The Australian dollar which has traded back to down to 1.02 USD had steady momentum for about 12 hours straight as it peaked at 1.03 USD just after midnight local time.  Yet with these rumours hitting the market the local unit has shed about half of the gain. 

The Euro obviously suffered larger falls with overnight highs of 1.348 USD met with a 0.9 cents decline through to the close of US equity markets.   The credit ratings will put further pressure on Government bond auctions and the ability for the European Financial Stability Facility and with the S&P previous cut of the US rating from AAA to AA+ expectations would be for the cut to occur.  
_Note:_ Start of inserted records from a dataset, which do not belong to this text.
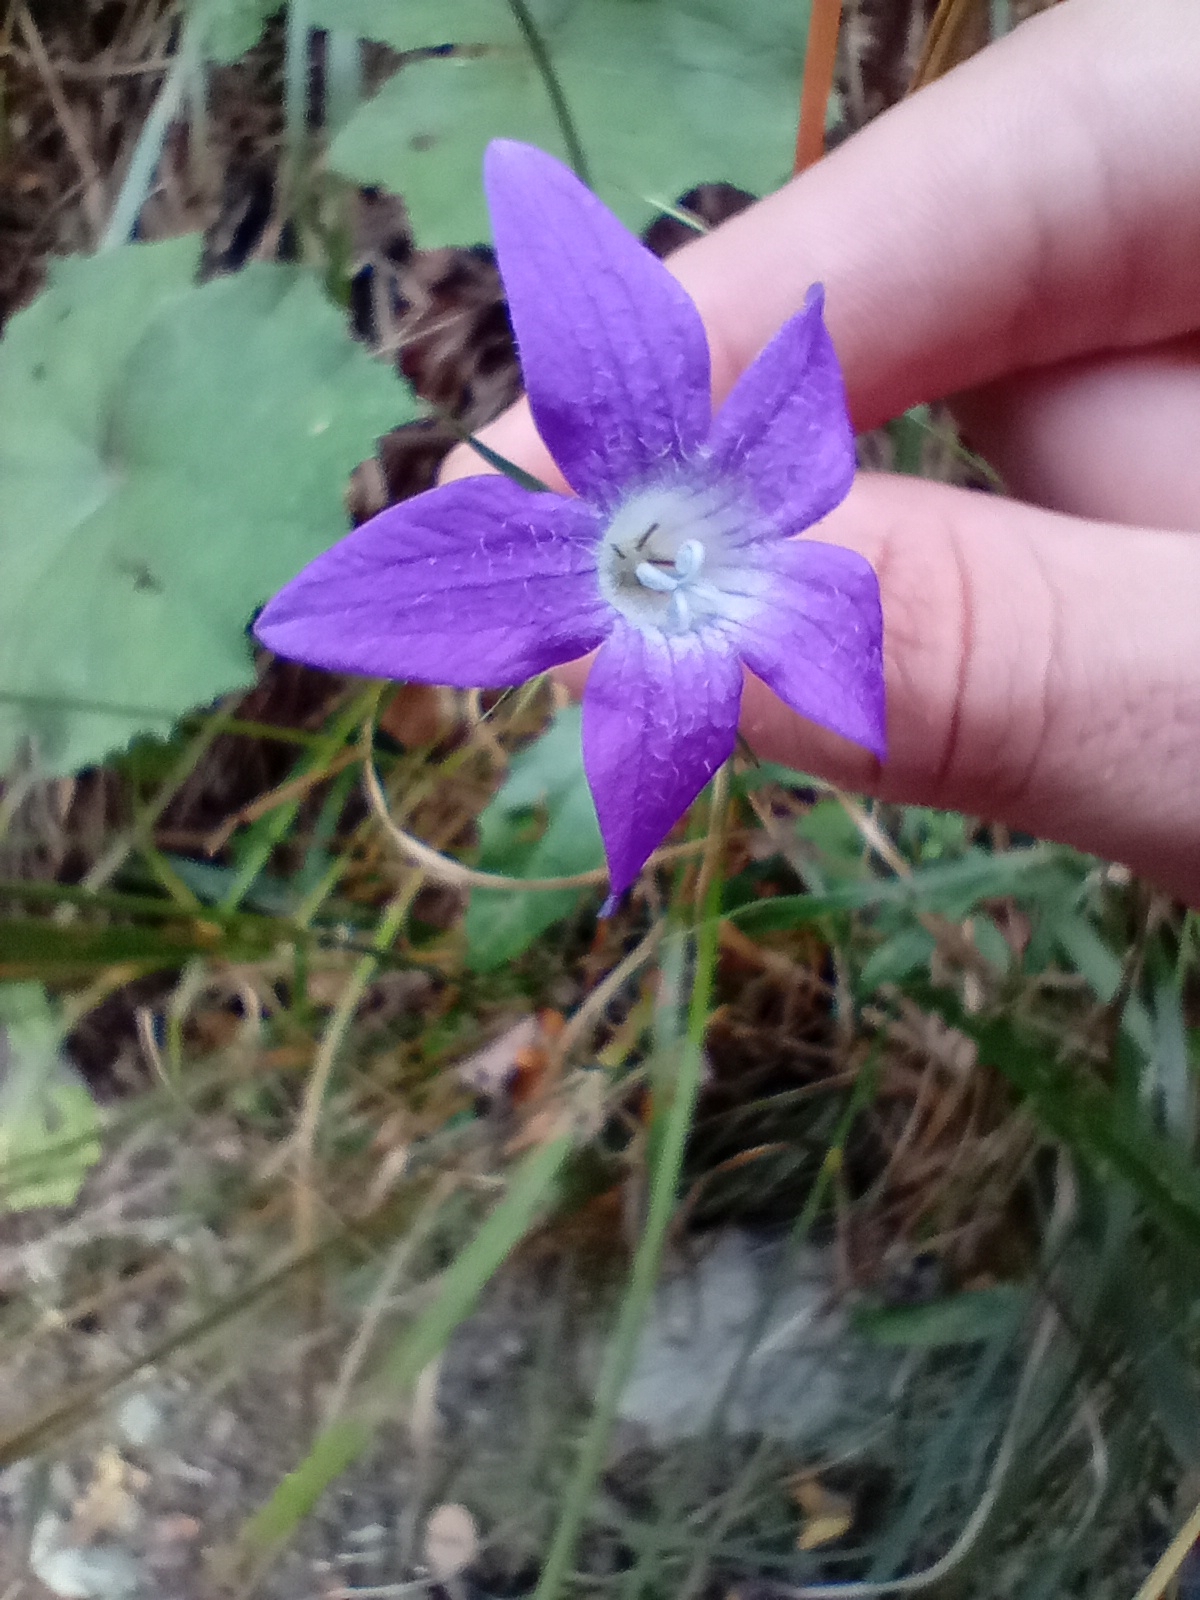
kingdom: Plantae
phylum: Tracheophyta
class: Magnoliopsida
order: Asterales
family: Campanulaceae
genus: Campanula
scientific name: Campanula patula
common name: Spreading bellflower
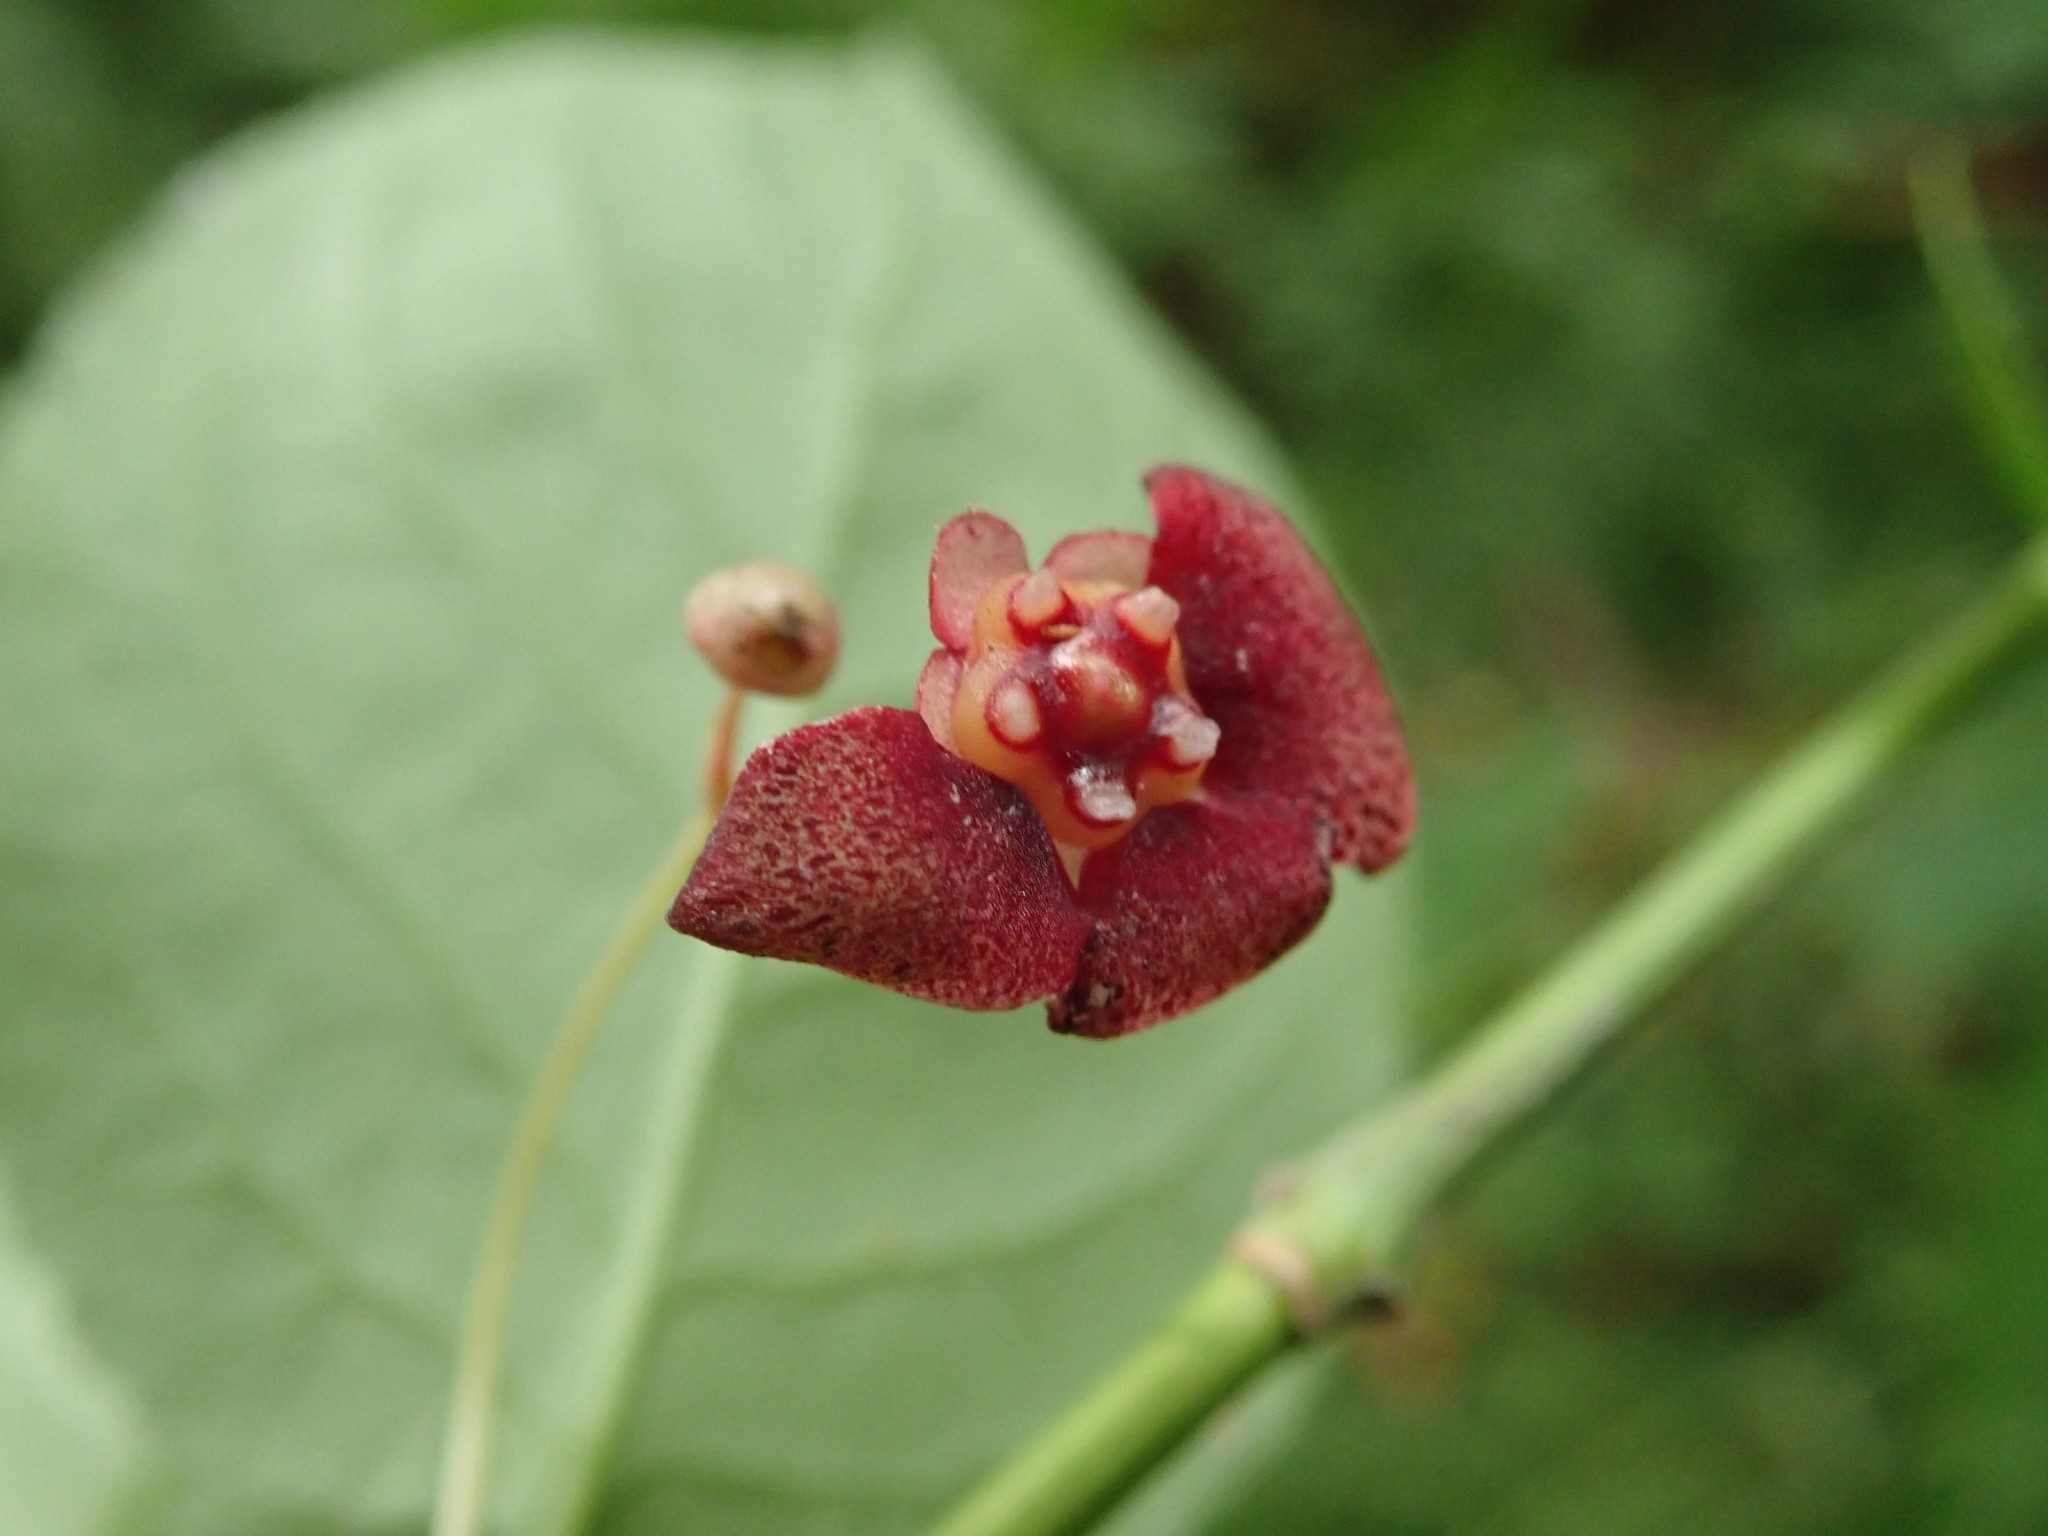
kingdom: Plantae
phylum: Tracheophyta
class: Magnoliopsida
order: Celastrales
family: Celastraceae
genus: Euonymus
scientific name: Euonymus occidentalis
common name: Western burningbush
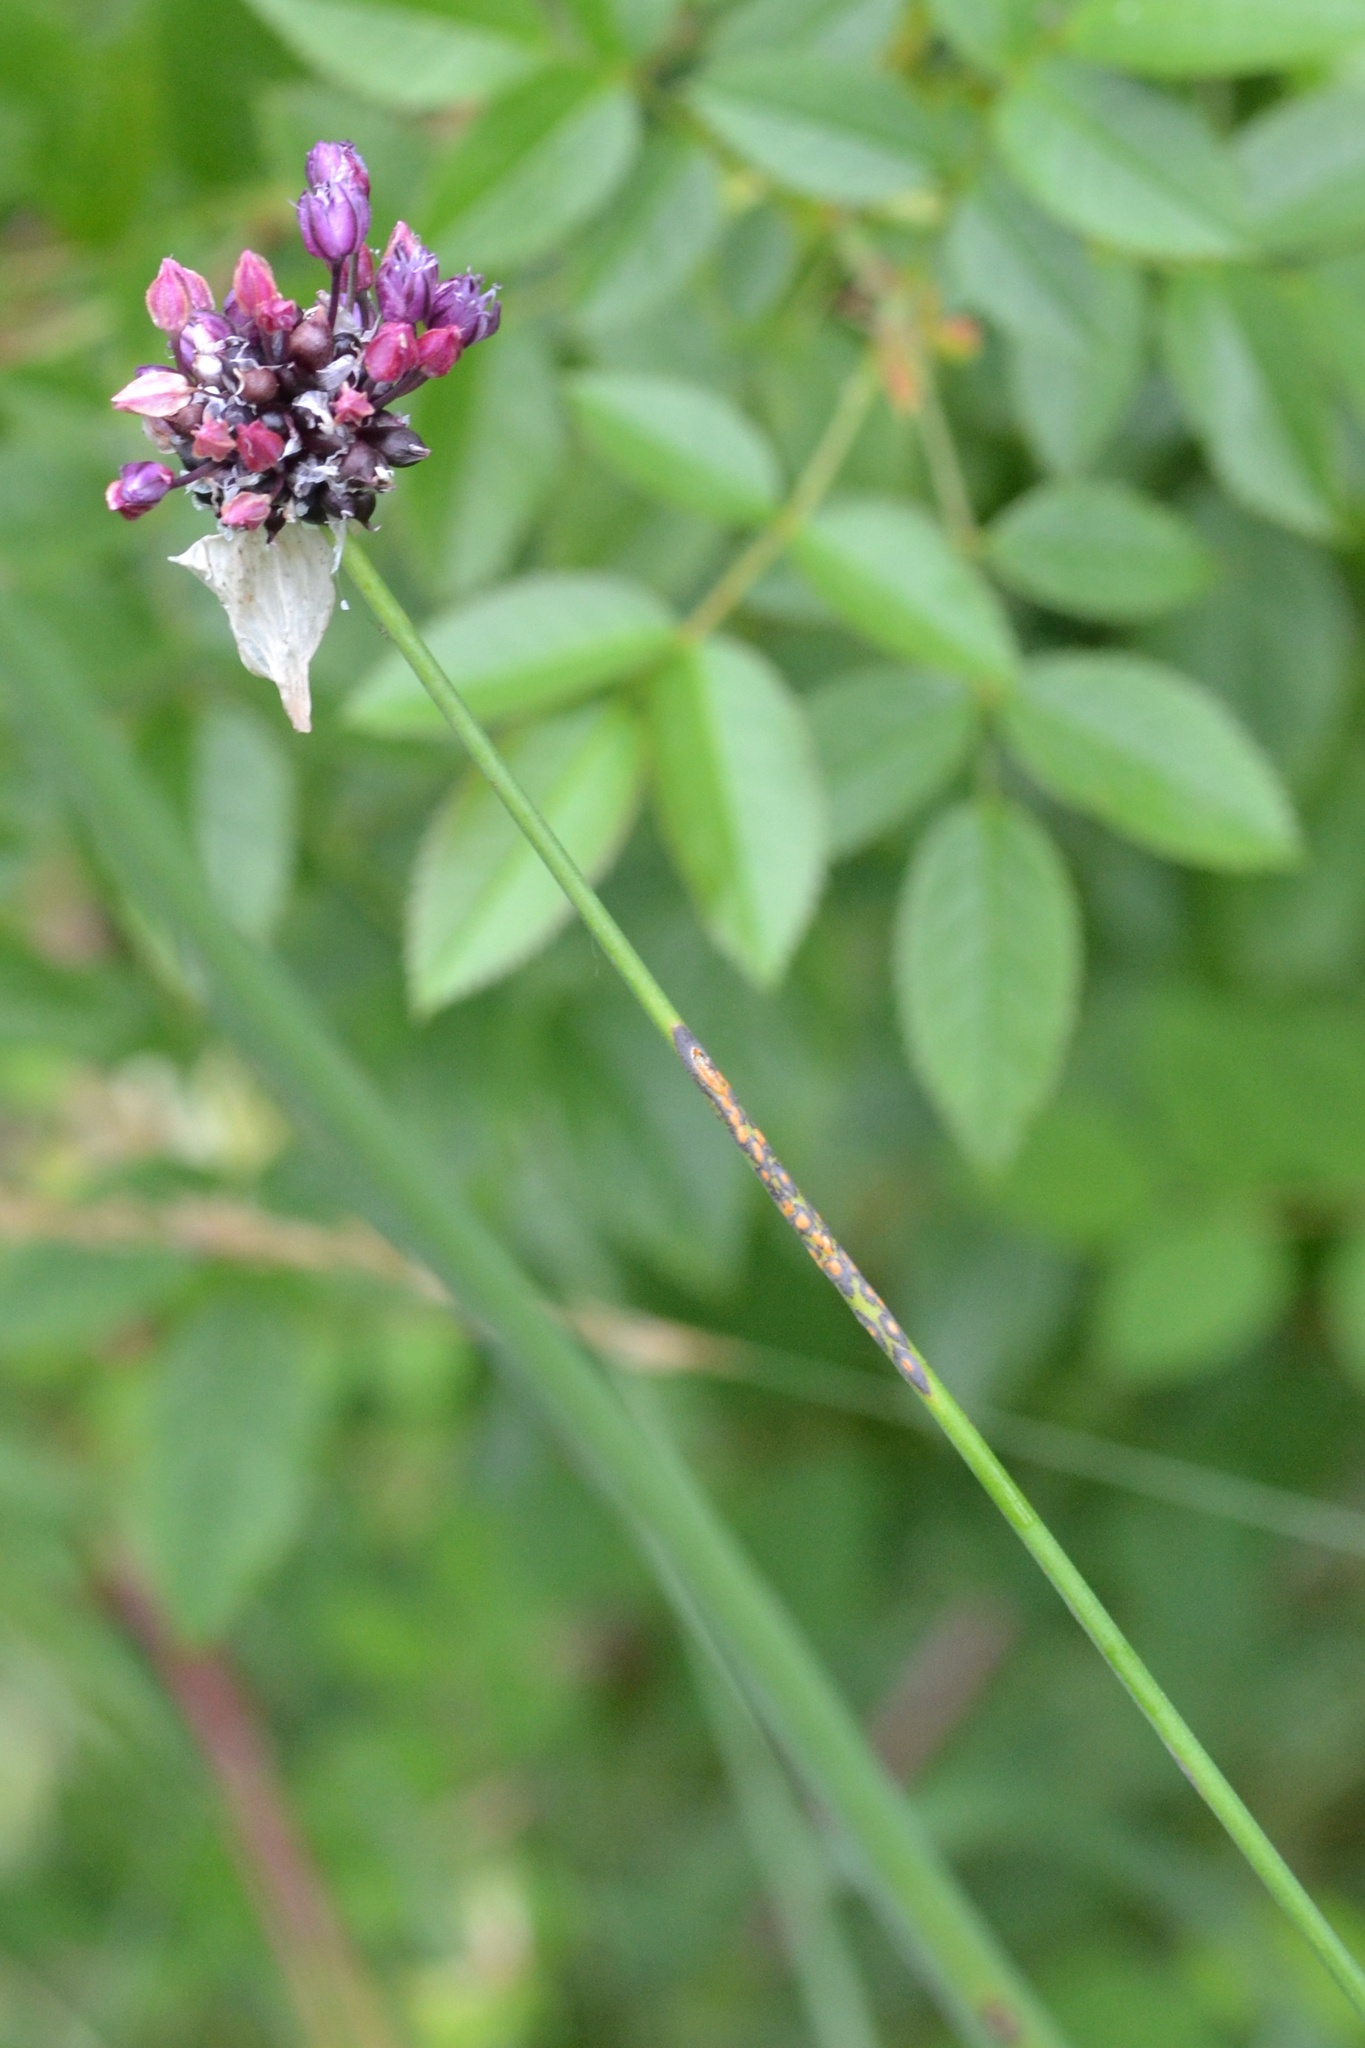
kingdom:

The session did see Italian funding costs drop back to 6.16% for ten year bonds as Italian PM Mario Monti begins the process of pushing through Austerity package with an aim to recoup 30 billion euro.   

The package includes an increase to the pension age from 62 to 66 and a range of increases on property and luxury items.  20 billion is set for will go towards the deficit while 10 billion will go towards stimulating growth as the Italian economy stairs down its 5 recession since 2001 next year.   These moves were the primary driver for gains in the European session with markets strength a vote of confidence to Monti's much need structural reforms.

Further confidence was also drawn from a European Union treaty rewrite as Merkel and Sarkozy seek to reinforce unity with the ongoing debt crisis, with a focus on enforcing deficit and debt levels previously agreed to, an enforce penalties on breaches.  The fiscal accord will help dent some expectations of the shared currencies breakdown.

Unfortunately for our domestic scribes even though we have a rates decision which puts the focus back on local data it's the European debt concerns that remain the major directive in the near-term.  Inflation, unemployment and growth all are within acceptable ranges, so the RBA is looking at overseas concerns weighing on global markets, and how long the European debt dramas remain a considerable drag on the global economy.